動画では、自社のマットレスと他社のマットレスを比較。冒頭の5秒間で、プールでくつろぐ男性とベッドで眠る男性を比較しており、ユーザーにインパクトを与えています。(上映時間:15秒)

https://youtu.be/0G_qSg5nhbs

参考:動画広告の成功事例5選|ferret

事例2. ストーリー性によって認知度を大幅に拡大!【au】

インパクトのあるストーリーと著名人を使ってシリーズを制作し、認知度を格段に上げた作品。宣伝の枠を超えて、ユーザーを取り込んだ成功例です。映像に合う楽曲の歌詞も魅力的です。伝えたいサービス内容を盛り込みつつ、企業の好感度上昇にもつながったと言えます。(上映時間:2分44秒)

参考:動画マーケティングの成功事例と制作のポイントを紹介|KAIZEN PLATFORM

事例3. ブランディングを目的とした動画広告の視聴回数が60万回を超えた【公益財団法人日本財団】

公益財団法人日本財団の「海と日本プロジェクト」では、魚のさばき方を独特の音楽とキャプションで伝える動画広告を制作・配信しました。海への関心を高めるというコンセプトのもと、財団およびプロジェクトのブランディングに成功し、視聴回数は60万回を超えました。また、シリーズで動画を配信することで、更なるユーザー獲得へとつながっています。(上映時間:4分33秒)

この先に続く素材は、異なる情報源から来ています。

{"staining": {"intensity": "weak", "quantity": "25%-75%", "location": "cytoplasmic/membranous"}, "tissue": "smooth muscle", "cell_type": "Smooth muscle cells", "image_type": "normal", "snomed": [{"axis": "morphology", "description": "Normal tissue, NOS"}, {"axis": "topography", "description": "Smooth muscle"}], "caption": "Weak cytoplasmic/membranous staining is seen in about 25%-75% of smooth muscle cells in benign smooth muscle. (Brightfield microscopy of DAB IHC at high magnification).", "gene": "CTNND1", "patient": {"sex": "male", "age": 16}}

参考:動画マーケティングの成功事例と制作のポイントを紹介|KAIZEN PLATFORM

事例4. 自社のロゴを用いたメッセージ性のある動画広告で連帯感を生んだ【Audi】

新型コロナウイルスの感染拡大防止のため、アウディでは4つの丸が重なり合ったロゴが、互いに離れ、ソーシャルディスタンス(社会的距離を保つこと)を表現した動画を配信しました。わずか20秒の短い時間と、ストーリー性・メッセージ性のある動画によって、企業のブランディングにもつながっています。

その他にも、アウディではスキップされることを前提とした動画を作成するなど、動画広告の効果を大きくする工夫をしています。(上映時間:20秒)

参考:【新型コロナウイルス危機におけるマーケティング戦略】動画マーケティングの活用が肝に|Grab
   動画広告の成功事例から学ぶ!効果を最大限にするポイントとは?|ferret


まとめ

動画広告は映像・音声・文字による訴求力が高く、SNSによって瞬時に拡散されるので、集客力が強い広告と言えます。また、クリック率や費用対効果も良く、他の広告と比べても有益です。さらに、自社のブランディング・認知拡大・購買促進にも効果を発揮するので、インターネット広告として検討するには最適でしょう。

ただし、広告の種類や配信媒体によって、広告の目的や自社がターゲットとする市場への効果が異なるので、自社に合ったものを選ぶことが重要となります。

動画広告の制作・配信をする際には、成功事例で見られるように、「短い尺、冒頭の5秒、ストーリー性」を熟考すれば効果はより一層高まるでしょう。本記事を参考にして、動画広告の効果を十分活かしてください。